I guess we can't have everything, and I am working on trying to get rid of the loose skin but at my age it's so much harder than if I was in my 20's.
All in all I much prefer to be where I am now.
 
I've been at target for just over a year now (the longest I've ever managed it) having lost 2 stone and I love it.

It was hard work getting here and as happyholidays says it's hard staying at it ( I still need the discipline if class everyweek), but it's so worth it.

I feel fab and think I look ok too, far better than I did 2 stone ago! I have gained confidence, I wear clothes I wouldn't have done before, I've thrown away all my big stuff and I have a drawer full of new matching underwear (the only downside being I have no boobs to fill my bras any more!)

It's wonderful and I'm never going back.
 
Oooh it'd be nice to have nice underwear!! I'm a 40 D and can never find any pretty bras :( All full cup ugly boring ones!
 
In some ways I feel worse! Altho I love that I can buy clothes in any shop. But before I would have just chucked on any clothes in the morning that fit, and not given any thought to how I looked. Now I spend ages picking, and some days I get changed until I feel my tummy looks ok lol. I feel that my tummy is huge and I hate my non existant chest, whereas before I was pretty much indifferent to how I looked!!!

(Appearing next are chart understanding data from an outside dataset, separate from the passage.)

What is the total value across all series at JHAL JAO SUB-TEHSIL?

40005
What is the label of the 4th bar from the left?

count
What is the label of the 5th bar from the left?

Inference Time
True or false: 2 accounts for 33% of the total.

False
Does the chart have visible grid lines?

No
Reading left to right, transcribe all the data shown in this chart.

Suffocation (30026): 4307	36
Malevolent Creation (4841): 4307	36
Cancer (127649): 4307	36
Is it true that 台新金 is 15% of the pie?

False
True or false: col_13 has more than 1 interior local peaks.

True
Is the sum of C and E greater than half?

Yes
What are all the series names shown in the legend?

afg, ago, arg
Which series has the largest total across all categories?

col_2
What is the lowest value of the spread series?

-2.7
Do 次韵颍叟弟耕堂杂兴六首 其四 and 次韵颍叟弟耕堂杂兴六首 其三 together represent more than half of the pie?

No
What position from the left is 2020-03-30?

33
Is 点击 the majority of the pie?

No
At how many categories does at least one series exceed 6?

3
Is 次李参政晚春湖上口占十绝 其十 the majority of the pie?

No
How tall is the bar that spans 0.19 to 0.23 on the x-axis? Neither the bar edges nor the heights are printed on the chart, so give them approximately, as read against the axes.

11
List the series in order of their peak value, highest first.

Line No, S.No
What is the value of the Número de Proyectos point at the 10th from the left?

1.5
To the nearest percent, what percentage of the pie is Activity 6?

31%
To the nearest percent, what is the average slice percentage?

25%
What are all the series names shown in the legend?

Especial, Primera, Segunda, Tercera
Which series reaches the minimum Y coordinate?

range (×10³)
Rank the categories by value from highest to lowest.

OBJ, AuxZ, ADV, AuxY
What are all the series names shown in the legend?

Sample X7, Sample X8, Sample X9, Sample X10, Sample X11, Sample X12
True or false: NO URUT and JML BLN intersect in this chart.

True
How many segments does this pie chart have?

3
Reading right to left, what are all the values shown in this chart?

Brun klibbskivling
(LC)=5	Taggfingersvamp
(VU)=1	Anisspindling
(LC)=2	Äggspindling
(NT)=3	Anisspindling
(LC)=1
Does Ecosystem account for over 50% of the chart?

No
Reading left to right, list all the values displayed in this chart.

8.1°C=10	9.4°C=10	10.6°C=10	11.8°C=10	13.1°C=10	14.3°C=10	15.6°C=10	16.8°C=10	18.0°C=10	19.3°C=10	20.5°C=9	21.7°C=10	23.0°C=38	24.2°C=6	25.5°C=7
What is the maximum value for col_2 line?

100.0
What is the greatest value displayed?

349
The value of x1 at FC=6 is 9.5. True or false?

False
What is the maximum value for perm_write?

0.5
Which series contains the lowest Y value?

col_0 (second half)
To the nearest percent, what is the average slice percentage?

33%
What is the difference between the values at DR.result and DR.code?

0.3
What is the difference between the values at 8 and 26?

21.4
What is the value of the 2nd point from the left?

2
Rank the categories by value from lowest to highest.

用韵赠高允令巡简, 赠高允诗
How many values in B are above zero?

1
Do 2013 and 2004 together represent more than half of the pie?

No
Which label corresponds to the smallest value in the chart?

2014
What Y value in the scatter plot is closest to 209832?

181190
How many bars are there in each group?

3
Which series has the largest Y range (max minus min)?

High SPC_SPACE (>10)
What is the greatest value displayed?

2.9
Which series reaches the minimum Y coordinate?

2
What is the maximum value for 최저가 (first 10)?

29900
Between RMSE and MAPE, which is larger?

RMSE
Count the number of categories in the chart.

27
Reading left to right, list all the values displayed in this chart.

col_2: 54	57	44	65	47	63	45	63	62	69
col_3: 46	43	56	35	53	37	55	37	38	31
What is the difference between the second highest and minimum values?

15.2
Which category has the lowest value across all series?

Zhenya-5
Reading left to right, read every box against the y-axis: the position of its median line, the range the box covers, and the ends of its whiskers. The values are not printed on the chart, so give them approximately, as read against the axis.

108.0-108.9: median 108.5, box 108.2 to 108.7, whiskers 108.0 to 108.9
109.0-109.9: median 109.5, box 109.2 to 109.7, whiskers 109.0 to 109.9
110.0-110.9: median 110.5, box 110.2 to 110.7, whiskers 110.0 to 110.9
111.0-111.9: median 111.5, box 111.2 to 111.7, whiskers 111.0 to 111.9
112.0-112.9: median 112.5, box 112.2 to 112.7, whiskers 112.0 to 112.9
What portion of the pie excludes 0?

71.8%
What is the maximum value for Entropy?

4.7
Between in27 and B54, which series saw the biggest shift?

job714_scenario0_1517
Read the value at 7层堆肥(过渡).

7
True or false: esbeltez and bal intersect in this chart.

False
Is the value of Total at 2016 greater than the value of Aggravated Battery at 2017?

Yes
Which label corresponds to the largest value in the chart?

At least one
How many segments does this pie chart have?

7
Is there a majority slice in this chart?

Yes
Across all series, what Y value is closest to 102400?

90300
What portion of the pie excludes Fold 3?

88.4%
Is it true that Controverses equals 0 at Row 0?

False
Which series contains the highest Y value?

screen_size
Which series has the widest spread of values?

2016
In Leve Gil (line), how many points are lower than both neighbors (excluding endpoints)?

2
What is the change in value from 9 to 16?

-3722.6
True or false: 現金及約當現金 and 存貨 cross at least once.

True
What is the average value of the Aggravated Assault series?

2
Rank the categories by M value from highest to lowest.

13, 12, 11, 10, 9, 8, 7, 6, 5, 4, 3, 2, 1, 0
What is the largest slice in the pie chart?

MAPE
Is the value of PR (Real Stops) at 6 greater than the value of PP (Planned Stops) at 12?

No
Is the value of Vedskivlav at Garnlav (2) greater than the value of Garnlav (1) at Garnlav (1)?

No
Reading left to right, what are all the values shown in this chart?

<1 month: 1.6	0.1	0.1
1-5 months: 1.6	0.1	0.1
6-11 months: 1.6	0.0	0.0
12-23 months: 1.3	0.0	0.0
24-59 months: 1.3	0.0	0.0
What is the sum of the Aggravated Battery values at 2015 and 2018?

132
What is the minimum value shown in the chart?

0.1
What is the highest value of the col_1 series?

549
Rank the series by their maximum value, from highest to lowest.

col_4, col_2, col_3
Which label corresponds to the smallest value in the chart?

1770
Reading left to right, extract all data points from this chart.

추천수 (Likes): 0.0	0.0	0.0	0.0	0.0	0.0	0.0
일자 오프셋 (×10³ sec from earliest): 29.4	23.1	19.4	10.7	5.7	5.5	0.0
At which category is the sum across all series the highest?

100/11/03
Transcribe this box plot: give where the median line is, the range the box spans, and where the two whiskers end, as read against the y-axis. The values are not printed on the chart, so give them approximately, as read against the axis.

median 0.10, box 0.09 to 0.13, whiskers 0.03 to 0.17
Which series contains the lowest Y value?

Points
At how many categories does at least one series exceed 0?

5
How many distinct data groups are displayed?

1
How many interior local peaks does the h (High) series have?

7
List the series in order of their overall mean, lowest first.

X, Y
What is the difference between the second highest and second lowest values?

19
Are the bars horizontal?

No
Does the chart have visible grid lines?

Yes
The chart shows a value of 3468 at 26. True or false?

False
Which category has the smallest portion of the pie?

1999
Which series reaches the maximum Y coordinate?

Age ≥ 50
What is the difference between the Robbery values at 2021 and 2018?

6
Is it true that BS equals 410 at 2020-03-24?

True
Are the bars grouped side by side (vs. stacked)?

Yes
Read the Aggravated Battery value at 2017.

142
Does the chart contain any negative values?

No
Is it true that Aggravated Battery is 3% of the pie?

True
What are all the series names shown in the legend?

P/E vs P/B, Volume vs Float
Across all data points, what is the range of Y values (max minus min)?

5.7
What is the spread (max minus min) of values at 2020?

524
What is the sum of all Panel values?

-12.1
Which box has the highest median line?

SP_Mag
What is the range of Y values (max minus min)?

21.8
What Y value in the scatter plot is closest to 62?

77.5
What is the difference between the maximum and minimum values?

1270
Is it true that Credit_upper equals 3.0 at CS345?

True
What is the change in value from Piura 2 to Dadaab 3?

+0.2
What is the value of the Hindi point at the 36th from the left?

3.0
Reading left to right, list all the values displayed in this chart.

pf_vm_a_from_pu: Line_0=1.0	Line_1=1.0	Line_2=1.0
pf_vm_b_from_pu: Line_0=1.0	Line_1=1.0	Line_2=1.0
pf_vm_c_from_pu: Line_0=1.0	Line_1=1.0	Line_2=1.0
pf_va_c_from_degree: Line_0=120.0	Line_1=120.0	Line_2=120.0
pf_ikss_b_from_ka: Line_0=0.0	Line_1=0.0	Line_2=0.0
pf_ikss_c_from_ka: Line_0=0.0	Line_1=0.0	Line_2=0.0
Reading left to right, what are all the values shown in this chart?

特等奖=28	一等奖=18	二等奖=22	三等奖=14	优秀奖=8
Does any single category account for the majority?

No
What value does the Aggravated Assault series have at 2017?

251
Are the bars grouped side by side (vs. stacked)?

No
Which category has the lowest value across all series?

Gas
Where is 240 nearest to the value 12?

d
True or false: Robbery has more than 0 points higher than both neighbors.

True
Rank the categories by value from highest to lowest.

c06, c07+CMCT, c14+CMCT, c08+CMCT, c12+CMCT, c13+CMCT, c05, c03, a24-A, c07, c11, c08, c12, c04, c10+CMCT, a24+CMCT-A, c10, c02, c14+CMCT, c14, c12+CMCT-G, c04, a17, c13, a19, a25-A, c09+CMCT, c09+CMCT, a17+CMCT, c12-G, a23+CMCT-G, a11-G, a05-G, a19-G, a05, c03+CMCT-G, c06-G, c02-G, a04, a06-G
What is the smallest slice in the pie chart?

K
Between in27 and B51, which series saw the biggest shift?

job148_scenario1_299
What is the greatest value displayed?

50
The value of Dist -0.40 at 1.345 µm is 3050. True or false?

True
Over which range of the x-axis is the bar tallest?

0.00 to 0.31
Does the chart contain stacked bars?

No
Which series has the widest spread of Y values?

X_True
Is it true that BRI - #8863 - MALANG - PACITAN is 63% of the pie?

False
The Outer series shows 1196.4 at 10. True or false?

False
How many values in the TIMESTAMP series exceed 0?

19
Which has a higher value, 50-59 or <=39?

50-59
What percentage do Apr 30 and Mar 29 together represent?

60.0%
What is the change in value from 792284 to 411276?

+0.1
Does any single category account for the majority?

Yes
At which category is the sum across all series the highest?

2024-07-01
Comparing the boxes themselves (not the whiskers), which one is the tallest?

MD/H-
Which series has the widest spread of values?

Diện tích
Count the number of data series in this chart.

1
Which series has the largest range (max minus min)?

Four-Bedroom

I can't see myself as slim in the mirror at all, but I can see it in photos though.
 
Hmm, tough question!

I'm very happy with how I look and how I feel and I love being able to wear pretty much whatever I want. I was confident before but now I have it by the bucketload - if I walk into a meeting I can hold my head high and I feel good, before I wouldn't have done that.

However.... I'd still like to lose half a stone. I witter on about this a bit so sorry if people have heard this before but I just think it would make more of a difference. I see my shape now whereas I didn't before. I have small saddlebags where I had fat thighs - I know I should exercise but I'm lazy! I see a flabby tummy, again exercise!

Half a stone won't change my shape and I'm not someone who finds it easy to stay at target which is why I haven't lost any more weight!

So yes, I am happy at target otherwise I would have either lost more or put the weight back one I think!